─── DATASET ───

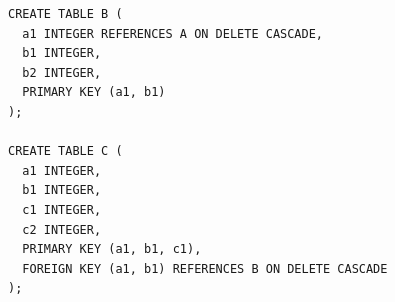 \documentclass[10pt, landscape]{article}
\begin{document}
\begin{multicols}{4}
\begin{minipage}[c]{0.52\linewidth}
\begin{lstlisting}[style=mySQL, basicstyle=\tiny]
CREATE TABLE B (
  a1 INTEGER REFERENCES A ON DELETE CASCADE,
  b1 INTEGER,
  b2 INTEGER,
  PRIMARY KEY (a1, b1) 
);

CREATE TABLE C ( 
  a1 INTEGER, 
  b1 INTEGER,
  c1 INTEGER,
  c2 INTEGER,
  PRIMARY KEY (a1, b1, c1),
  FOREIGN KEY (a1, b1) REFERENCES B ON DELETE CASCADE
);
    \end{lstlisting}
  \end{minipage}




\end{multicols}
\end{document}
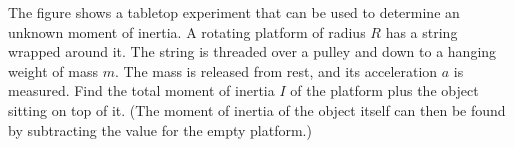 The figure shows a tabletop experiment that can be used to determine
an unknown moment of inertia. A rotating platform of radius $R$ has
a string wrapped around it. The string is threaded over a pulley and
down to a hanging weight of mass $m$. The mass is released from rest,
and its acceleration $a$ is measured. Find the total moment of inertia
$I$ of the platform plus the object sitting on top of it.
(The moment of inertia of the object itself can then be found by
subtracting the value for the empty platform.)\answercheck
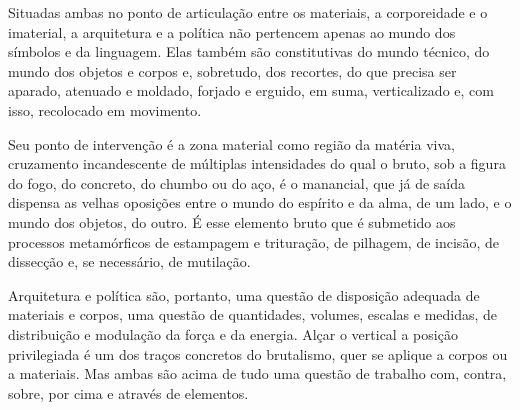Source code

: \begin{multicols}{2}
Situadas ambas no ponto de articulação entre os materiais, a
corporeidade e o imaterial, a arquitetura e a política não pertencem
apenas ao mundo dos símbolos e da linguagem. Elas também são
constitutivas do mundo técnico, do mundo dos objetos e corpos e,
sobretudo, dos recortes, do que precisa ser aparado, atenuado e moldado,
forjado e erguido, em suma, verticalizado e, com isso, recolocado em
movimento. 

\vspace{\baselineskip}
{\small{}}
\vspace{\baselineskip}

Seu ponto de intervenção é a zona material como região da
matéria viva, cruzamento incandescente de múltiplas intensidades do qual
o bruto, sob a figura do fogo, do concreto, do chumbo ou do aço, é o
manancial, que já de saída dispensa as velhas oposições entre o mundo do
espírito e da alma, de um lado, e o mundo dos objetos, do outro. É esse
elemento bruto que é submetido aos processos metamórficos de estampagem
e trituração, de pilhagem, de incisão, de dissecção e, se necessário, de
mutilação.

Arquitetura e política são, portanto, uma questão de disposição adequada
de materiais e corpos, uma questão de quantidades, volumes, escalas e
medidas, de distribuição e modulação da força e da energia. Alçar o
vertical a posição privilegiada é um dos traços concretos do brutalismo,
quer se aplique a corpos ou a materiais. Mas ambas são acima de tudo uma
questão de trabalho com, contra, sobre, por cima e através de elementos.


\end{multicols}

───
─── DATASET ───

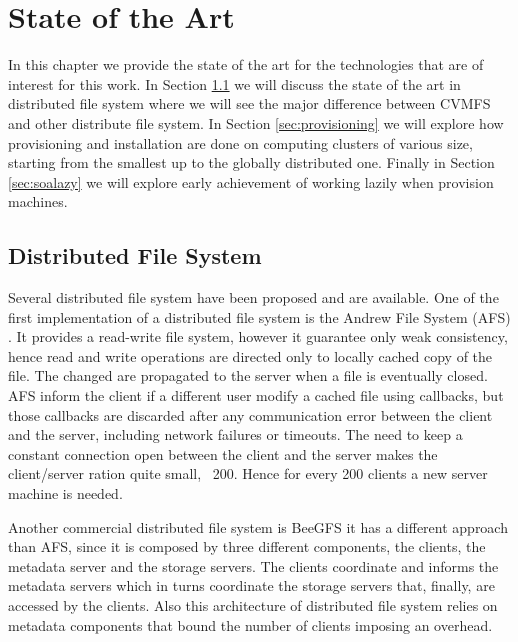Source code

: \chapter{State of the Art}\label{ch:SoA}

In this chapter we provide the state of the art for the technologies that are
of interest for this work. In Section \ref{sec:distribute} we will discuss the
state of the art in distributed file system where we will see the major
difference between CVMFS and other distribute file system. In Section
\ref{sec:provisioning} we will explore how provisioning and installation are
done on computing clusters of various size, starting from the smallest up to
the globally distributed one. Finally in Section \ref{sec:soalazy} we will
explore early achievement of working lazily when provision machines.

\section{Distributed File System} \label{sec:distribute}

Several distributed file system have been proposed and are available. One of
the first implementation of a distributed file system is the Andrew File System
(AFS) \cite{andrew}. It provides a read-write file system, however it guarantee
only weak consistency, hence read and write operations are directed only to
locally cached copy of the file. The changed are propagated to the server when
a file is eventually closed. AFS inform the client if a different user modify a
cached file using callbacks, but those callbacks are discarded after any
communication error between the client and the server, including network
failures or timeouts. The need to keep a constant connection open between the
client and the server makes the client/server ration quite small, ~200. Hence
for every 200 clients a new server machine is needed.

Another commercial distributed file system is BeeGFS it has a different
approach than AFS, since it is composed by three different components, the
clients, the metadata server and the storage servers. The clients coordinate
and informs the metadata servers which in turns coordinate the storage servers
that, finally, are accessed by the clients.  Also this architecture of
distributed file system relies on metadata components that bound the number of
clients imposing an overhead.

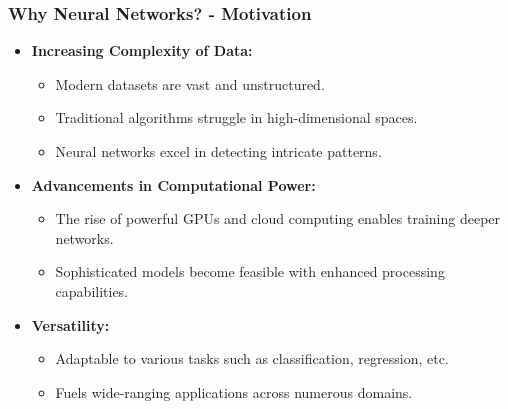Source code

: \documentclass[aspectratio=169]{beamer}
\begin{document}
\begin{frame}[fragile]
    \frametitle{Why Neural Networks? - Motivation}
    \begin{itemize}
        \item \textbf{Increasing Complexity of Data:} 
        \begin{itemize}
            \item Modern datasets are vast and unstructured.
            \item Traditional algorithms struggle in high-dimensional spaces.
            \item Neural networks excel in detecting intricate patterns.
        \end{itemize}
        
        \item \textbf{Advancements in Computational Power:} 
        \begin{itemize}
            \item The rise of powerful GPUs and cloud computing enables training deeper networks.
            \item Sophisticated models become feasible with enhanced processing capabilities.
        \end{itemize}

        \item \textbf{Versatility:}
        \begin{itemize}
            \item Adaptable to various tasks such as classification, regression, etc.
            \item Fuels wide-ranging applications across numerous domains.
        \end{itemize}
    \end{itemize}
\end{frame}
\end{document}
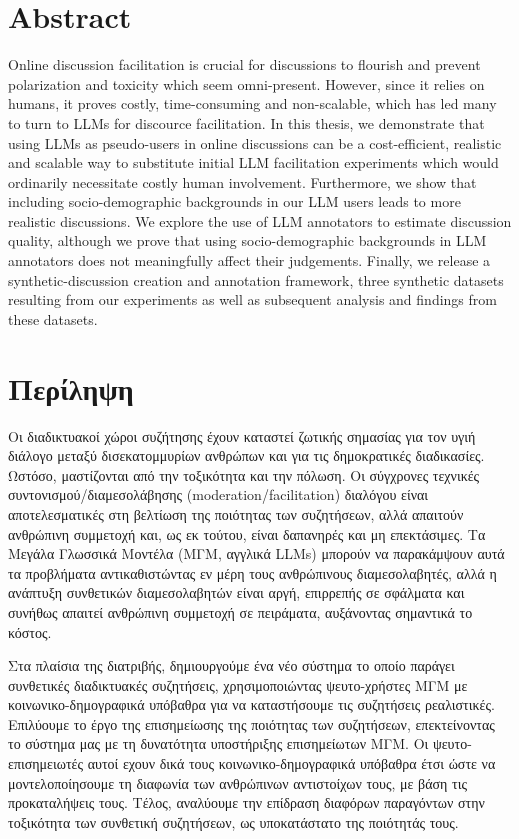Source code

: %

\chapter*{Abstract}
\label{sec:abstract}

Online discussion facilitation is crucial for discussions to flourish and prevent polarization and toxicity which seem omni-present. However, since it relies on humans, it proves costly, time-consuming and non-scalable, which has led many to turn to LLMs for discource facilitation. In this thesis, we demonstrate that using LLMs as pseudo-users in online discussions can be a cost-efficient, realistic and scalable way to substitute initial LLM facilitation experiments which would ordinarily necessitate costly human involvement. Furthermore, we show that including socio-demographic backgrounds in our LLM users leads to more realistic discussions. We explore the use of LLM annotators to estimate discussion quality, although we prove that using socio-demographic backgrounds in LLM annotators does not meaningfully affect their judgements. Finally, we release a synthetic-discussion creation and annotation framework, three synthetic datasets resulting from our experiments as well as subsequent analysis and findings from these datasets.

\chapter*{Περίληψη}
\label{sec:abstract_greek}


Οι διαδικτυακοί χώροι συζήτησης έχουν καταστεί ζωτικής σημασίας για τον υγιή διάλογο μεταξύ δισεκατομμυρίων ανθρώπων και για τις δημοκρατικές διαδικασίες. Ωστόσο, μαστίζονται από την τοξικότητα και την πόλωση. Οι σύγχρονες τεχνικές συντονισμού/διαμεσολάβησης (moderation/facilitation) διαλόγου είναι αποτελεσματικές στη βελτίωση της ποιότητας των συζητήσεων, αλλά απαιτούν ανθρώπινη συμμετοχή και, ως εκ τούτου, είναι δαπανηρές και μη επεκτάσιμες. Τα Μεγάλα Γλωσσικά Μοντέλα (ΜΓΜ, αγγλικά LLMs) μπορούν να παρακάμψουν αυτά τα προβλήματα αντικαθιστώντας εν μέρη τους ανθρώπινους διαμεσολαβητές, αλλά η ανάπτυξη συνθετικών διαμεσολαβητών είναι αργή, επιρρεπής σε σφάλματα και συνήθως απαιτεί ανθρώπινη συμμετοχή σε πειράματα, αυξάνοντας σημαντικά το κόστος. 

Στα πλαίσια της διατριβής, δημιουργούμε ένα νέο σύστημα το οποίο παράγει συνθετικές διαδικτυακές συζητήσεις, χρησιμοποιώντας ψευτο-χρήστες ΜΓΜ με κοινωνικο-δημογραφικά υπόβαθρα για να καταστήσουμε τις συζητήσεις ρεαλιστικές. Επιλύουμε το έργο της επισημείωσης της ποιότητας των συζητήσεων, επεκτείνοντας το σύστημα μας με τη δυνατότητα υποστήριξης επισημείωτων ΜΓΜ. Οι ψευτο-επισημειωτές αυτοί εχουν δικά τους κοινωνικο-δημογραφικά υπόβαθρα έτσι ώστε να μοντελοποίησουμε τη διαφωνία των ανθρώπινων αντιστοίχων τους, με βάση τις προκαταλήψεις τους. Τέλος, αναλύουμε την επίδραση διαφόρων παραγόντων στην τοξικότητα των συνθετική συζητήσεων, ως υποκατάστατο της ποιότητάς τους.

───

_PROBLEM TO SOLVE_
For this task, write out exactly the lines of the entries above, starting at the line with "constitutivas do mundo" and ending at the line with "o bruto, sob", both included, and no others.

_SOLUTION TO THIS TASK_
constitutivas do mundo técnico, do mundo dos objetos e corpos e,
sobretudo, dos recortes, do que precisa ser aparado, atenuado e moldado,
forjado e erguido, em suma, verticalizado e, com isso, recolocado em
movimento. 

\vspace{\baselineskip}
{\small{}}
\vspace{\baselineskip}

Seu ponto de intervenção é a zona material como região da
matéria viva, cruzamento incandescente de múltiplas intensidades do qual
o bruto, sob a figura do fogo, do concreto, do chumbo ou do aço, é o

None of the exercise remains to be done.